(Page-level text extractions)
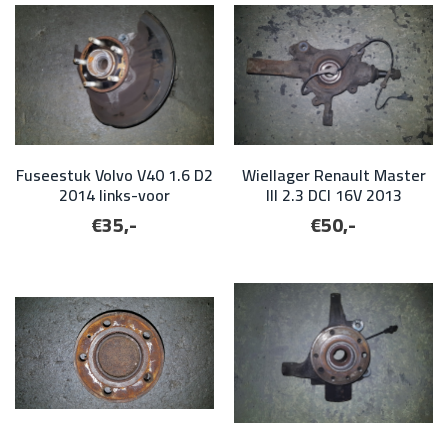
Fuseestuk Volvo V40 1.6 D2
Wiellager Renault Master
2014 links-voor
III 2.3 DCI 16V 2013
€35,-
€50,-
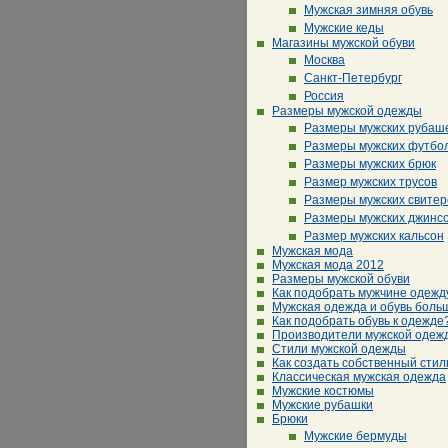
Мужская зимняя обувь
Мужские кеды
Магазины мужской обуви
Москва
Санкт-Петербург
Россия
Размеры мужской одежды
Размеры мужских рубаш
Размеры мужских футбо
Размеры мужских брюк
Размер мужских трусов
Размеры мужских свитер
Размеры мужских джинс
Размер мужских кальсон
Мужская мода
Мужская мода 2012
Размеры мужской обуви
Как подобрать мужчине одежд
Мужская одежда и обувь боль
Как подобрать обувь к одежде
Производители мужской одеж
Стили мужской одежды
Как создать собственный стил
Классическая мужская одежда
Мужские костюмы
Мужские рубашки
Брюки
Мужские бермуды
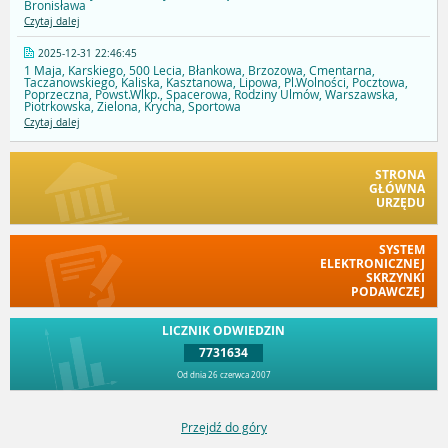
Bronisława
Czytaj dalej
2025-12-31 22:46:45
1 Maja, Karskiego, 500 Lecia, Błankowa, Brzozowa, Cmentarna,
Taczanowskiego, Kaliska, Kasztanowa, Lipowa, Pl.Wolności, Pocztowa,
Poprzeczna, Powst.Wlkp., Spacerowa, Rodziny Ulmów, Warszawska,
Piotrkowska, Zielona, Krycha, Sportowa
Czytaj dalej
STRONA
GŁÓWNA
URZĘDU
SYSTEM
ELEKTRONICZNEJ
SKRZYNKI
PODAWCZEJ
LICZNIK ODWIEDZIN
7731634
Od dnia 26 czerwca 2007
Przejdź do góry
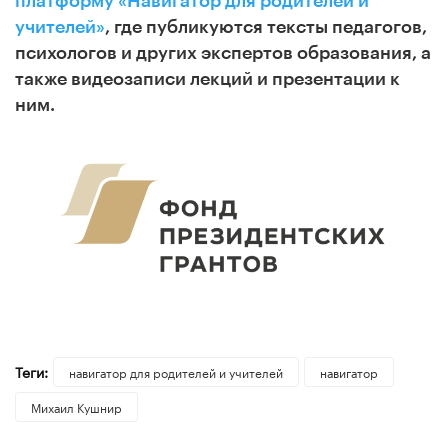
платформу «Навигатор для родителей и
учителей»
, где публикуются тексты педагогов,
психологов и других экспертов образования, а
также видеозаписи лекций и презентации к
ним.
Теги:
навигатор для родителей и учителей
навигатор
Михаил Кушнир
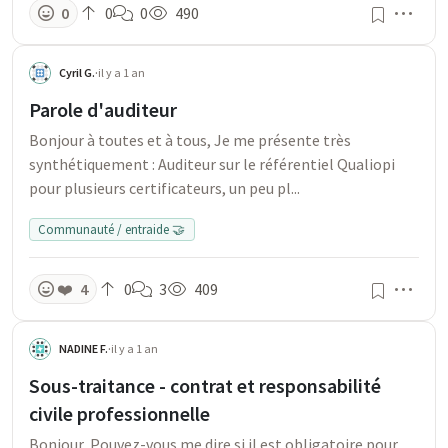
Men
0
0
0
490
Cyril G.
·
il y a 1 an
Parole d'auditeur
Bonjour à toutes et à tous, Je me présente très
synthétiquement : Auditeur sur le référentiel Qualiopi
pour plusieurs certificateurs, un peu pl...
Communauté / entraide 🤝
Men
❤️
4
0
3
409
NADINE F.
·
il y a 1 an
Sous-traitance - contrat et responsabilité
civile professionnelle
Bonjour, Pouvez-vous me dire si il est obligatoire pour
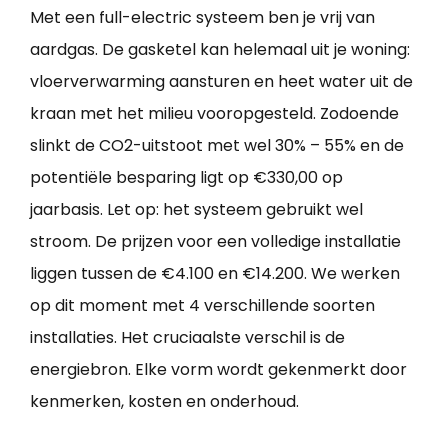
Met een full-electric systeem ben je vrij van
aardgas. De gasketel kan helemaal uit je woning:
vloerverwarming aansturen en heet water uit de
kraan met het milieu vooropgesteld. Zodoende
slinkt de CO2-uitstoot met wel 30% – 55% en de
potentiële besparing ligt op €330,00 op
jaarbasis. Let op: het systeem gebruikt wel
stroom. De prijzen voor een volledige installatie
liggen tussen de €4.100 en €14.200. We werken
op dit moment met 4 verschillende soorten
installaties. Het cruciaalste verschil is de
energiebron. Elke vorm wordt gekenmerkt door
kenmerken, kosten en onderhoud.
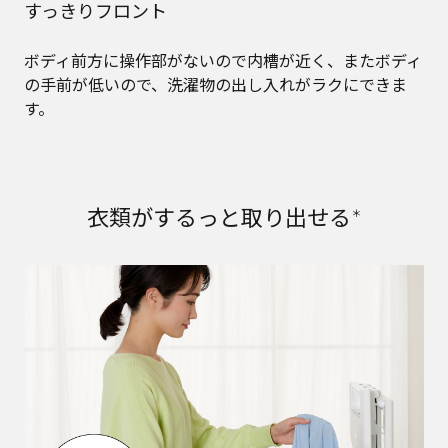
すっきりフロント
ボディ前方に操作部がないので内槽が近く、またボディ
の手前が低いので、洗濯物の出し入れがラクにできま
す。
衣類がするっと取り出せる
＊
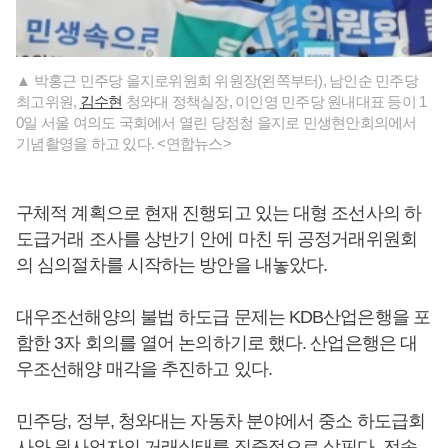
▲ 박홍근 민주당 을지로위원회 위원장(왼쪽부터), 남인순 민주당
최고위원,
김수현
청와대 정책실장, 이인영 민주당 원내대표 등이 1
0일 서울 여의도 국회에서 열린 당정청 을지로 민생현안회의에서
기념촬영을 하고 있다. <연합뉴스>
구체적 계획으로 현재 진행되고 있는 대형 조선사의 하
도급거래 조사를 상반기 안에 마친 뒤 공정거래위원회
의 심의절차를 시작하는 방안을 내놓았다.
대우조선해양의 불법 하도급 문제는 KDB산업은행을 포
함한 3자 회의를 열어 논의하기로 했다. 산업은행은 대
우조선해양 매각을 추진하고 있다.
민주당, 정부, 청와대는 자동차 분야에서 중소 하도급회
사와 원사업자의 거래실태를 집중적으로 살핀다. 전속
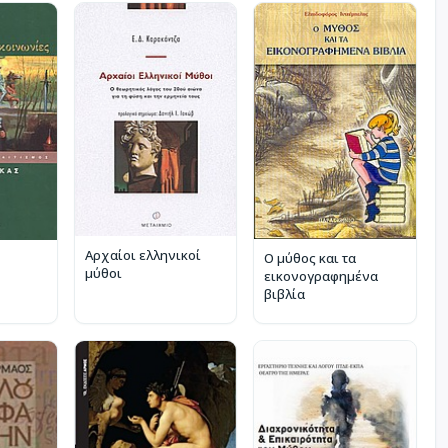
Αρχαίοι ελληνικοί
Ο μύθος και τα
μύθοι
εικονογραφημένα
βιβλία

WORK ITEM:
With "systeem" as the word to match, copy each line of the records that has it.

ANSWER BOX:
Met een full-electric systeem ben je vrij van
jaarbasis. Let op: het systeem gebruikt wel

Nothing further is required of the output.